Al Jazeera & Content shelf-life
From speaking at the phenomenal MK Geek Night All Dayer, to launching a project three years in the making for Al Jazeera, the releasing a new design language for one of the oldest university in London, to Mark Boulton Design being nominated in four categories in the Net Awards. It’s been a busy couple of weeks.
Last week, I was up in London visiting a client when I heard that another project of ours was to be launched shortly. It was part of a project we’ve been working on for just over three years: the global design language for Al Jazeera Network digital, with the first two products being launched in Turkey and a beta of the Arabic news channel.
There is so much to talk about on a project of this scale. Here are just a few highlights:
- Spending time with journalists and the newsroom to understand how news is reported.
- Working with Al Jazeera during the Arab Spring; from the uprising in Egypt to Libya.
- Course-correcting throughout the project. Responsive Design wasn’t really a thing three years ago.
- Designing in four languages – Arabic, English, Turkish and Slavic – when the MBD team primarily speaks one.
- Adopting an Object Oriented approach from content through to code. Modular, transferrable and scalable. It required a level of detailed thought right down to how content types were defined in the CMS.
- Working with three development partners across three independent content management systems.
I could go on and on. And I probably will at some point. Needless to say, none of the above could achieved without a patient, smart and agile client-side team. Good job the Al Jazeera team are just that.
There are many buzz words you could label this project with: content-first, responsive, atomic, OOCSS. Again, I could go on. But the one thing that was first, central and always through prototyping and early strategy was good research. It was a research-first project. That probably won’t come as a surprise to some of you given we have our own in-house researcher, Emma. What may come as a surprise, however, is the degree in which that early research led approach laid the foundation for a fundamental shift in how Al Jazeera thought about their content.
Content shelf-life.
Many news journalists think of their content as a few distinct types:
- Rolling news: Typically taken straight from the wire and edited over time to fit the growing needs of the story.
- Editorial: Longer form piece. Still highly topical and timely.
- Op-ed: Opinion piece from a named author.
- Feature: A story. With a beginning, a middle and an end. Long-form content, and not necessarily timely.
These can all be mapped to timeliness; both in terms of how long they take to create and their editorial time-life. The more timely a piece, the shorter it takes to create and the shorter the shelf-life.
- Rolling news: timely, short shelf-life.
- Editorial: timely, long-form, short to mid shelf-life.
- Op-ed: Long-form, mid shelf-life.
- feature: Long-form, long shelf-life.

**DATA SECTION**
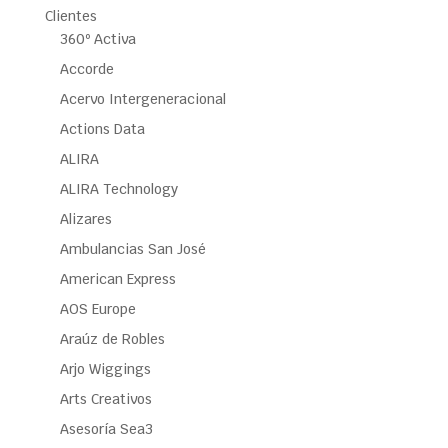
Clientes
360º Activa
Accorde
Acervo Intergeneracional
Actions Data
ALIRA
ALIRA Technology
Alizares
Ambulancias San José
American Express
AOS Europe
Araúz de Robles
Arjo Wiggings
Arts Creativos
Asesoría Sea3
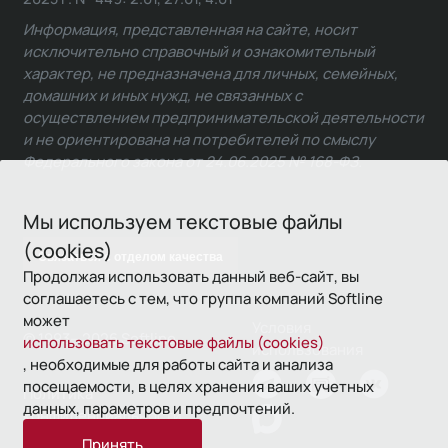
Информация, представленная на сайте, носит
исключительно справочный и ознакомительный
характер, не предназначена для личных, семейных,
домашних и иных нужд, не связанных с
осуществлением предпринимательской деятельности
и не ориентирована на потребителей по смыслу
Федерального закона от 24.06.2025 № 168-ФЗ.
Мы используем текстовые файлы
(cookies)
Связаться с отделом качества
Продолжая использовать данный веб-сайт, вы
соглашаетесь с тем, что группа компаний Softline
может
Условия
© 1993—2026 Softline
использовать текстовые файлы (cookies)
использования
, необходимые для работы сайта и анализа
посещаемости, в целях хранения ваших учетных
Политика
данных, параметров и предпочтений.
конфиденциальности
Принять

**WHAT THE EXERCISE ASKS**
Continue the post on Al Jazeera and content shelf-life from the point where it stops.

**RESPONSE**
Publication schedules are often focussed around this creation with journalists having several pieces of the different types in various degrees of completion to various deadlines focussed on different stories. This is a comfortable mental model, one that newspapers have been arranged around for decades. But it isn’t necessarily how users of websites look for content. Users will not typically look for a type of content, but will look for a context of a story first: the topic.
The new information architecture of the Al Jazeera platform has been built around a topic-first approach. But also, the modular content and design allows for the rapid changing of display of the news as a topic or news story moves through the various content types. It’s a design system, connected to a CMS that accommodates what news naturally does. It changes.
The Design System
The whole platform is built on top of Gridset using modular design principles. The content is modular and multifaceted, designed for re-use, as is the design. For years now at Mark Boulton Design, we’ve not designed websites, but an underpinning design system with naming conventions, rules, patterns. This is particularly useful when many CMS software thinks of content objects in this way. Our systematic thinking can applied all the way through CMS integration. Software engineers love designers giving them rules.
It’s funny, we seem to have just discovered this in web design, but many other design disciplines have been approaching their work in this way for decades. Some for centuries. Take typography, for example. The design process of creating a typographic design is systematic thinking at its purest. Designing heading hierarchies and the constituent parts of written language can be approached in an abstracted way. This is exactly the right approach when designing for other languages.
Arabic has obvious challenges for an English-speaker. Not only is it written right to left, but the glyphs are non-roman. To approach this as a English-speaker, we needed to create tools and process to help. Words no longer look like words, but shapes of words. Page designs no longer look like familiar blocks of text, type hierarchy and colour. We saw form more than we saw function.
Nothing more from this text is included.